The Afghan Taliban’s suspension of talks to start a political process in America’s longest war is a serious setback and puts the NATO alliance even more clearly on a collision course with Pakistan, the Taliban’s essential patron.
The Taliban suspended the preliminary talks about prisoner exchanges because they argued the United States had moved too slowly to release five Taliban operatives apprehended at the start of the war during the collapse of the Taliban’s Islamic Emirate of Afghanistan and held in Guantánamo. The release of the five to Qatari control in Doha, reunited with their families, was a key confidence-building step for the Afghan’s Quetta Shura, the command council of the Taliban led by Mullah Omar. The Taliban probably thought releasing prisoners was a fairly straightforward process for American leaders. They did not reckon how complex Guantánamo prisoner-release issues are for American politics today. The legacy of Guantánamo’s poison has claimed yet another casualty for American national interests.
The Taliban’s statement accuses the American side of failing to live up to its promises on the prisoners and constantly making new demands. It calls on the Americans to “clarify their stance” and carry out alleged past promises on the prisoners. It is hard to see how in an election year it will be possible to get a solution to the Guantánamo morass.
The suspension, of course, also follows a series of self-inflicted wounds on the American mission in Afghanistan this year: the Marine urination video, the Quran burnings, and the slaughter of innocents by a deranged soldier. But the Taliban did not link their suspension to these incidents. They have denounced them separately as evidence the NATO allies are the “true inheritors of the Nazis” and promised Americans will pay a “very hefty price” for them.
The Taliban leadership also was balking at opening a political process that NATO quite rightly demands must be Afghan led. If the Taliban are truly interested in a political solution to the war, they must agree to talk to President Hamid Karzai’s government, which is the internationally recognized, elected, legitimate government. Karzai, for his part, has now called on NATO to stay in its bases to avoid further tragedies. Karzai has a long track record of making impossible demands on NATO, which he knows are impossible to implement and still fight a war. The Taliban would love to drive a wedge between Washington and Kabul. Unfortunately they seem to pushing on an all-too-open door.

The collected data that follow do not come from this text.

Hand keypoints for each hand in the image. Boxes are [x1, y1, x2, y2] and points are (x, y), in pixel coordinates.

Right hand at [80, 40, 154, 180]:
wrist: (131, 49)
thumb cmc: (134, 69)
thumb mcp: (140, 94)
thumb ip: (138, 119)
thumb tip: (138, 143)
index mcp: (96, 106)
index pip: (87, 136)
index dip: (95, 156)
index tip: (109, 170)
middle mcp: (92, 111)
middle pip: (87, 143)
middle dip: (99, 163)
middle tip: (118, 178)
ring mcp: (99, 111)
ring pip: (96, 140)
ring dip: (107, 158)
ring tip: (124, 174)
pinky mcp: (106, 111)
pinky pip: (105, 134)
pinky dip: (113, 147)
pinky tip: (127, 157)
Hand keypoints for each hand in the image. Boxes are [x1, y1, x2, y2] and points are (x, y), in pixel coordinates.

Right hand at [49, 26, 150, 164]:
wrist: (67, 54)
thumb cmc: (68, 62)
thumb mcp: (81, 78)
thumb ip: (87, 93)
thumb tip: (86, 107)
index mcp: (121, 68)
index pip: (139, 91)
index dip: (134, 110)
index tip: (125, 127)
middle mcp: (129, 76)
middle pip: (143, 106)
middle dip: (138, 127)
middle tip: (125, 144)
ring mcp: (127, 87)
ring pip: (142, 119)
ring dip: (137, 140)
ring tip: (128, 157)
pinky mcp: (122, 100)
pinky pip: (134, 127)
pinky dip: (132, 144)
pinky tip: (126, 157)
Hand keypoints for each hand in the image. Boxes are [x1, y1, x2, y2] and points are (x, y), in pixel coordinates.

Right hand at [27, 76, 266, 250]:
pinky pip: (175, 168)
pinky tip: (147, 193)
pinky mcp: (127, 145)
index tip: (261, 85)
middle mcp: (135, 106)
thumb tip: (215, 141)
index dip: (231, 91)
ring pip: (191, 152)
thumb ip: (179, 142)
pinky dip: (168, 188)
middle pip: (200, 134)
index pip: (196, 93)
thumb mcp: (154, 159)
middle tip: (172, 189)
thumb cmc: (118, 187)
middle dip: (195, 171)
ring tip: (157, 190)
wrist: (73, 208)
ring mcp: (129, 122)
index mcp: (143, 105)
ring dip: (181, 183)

The breakdown in the Doha process, if it proves permanent, will make the war even more a proxy struggle between America and its NATO partners on the one hand and the Pakistani army and intelligence service on the other. We both back Afghan protégés who depend on our support to stay in the fight. Karzai’s army needs NATO supplies, money, and combat troops. If those are withdrawn precipitously, his government will either collapse or find new patrons. Several are waiting in the wings, including Iran and India who already collaborate extensively in Afghanistan. None are ready to provide the full extent of aid NATO provides, but the war would continue much like it did before 9/11 as a civil war between Afghanistan’s ethnic blocks, in which al Qaeda can find a vacuum to fill.
Pakistan, as many studies have shown for years, is the essential partner of the Taliban. Without their safe havens across the Durand Line in Pakistan, the Taliban leaders would be on the run with no place to refit and train their foot soldiers. They also need Pakistan as a place to raise funds. A leaked NATO study based on the interrogation of 4,000 captured insurgents earlier this year concluded that funds raised in Pakistan under the eyes of the government’s Inter-Services Intelligence (ISI) are crucial to Taliban finances. It also estimated that the Taliban need only $100-150 million a year to fund their war effort. The NATO report concludes that Taliban leaders know the ISI has no intention of allowing the Taliban to end the war except on Pakistani terms, which include the expulsion of foreign invaders from Afghanistan.
Both the Taliban and the ISI have doubtless been influenced in the last month by the debate in the American presidential race over Afghanistan. The ISI monitors war weariness and polls here (and in Europe) very closely. Newt Gingrich’s public assessment that the war is unwinnable doubtless reinforced their appraisal that time is on their side. Officially Pakistan publicly denies any role in helping the Taliban and claims to be Karzai’s friend. No one believes that in Kabul.
Proxy wars are dangerous even if the combatants pretend they are not really enemies. NATO and Pakistani soldiers are dying in this proxy war along with many more Afghans. For years Washington and Islamabad, for understandable reasons, have preferred not to acknowledge publicly the harsh reality of the Afghan conflict: we are at war with each other. Steadily the ugly reality has become clearer and clearer. The Doha process offered a fig leaf and corridor to find a way out of the proxy war. Now one more veil is gone, at least for the moment.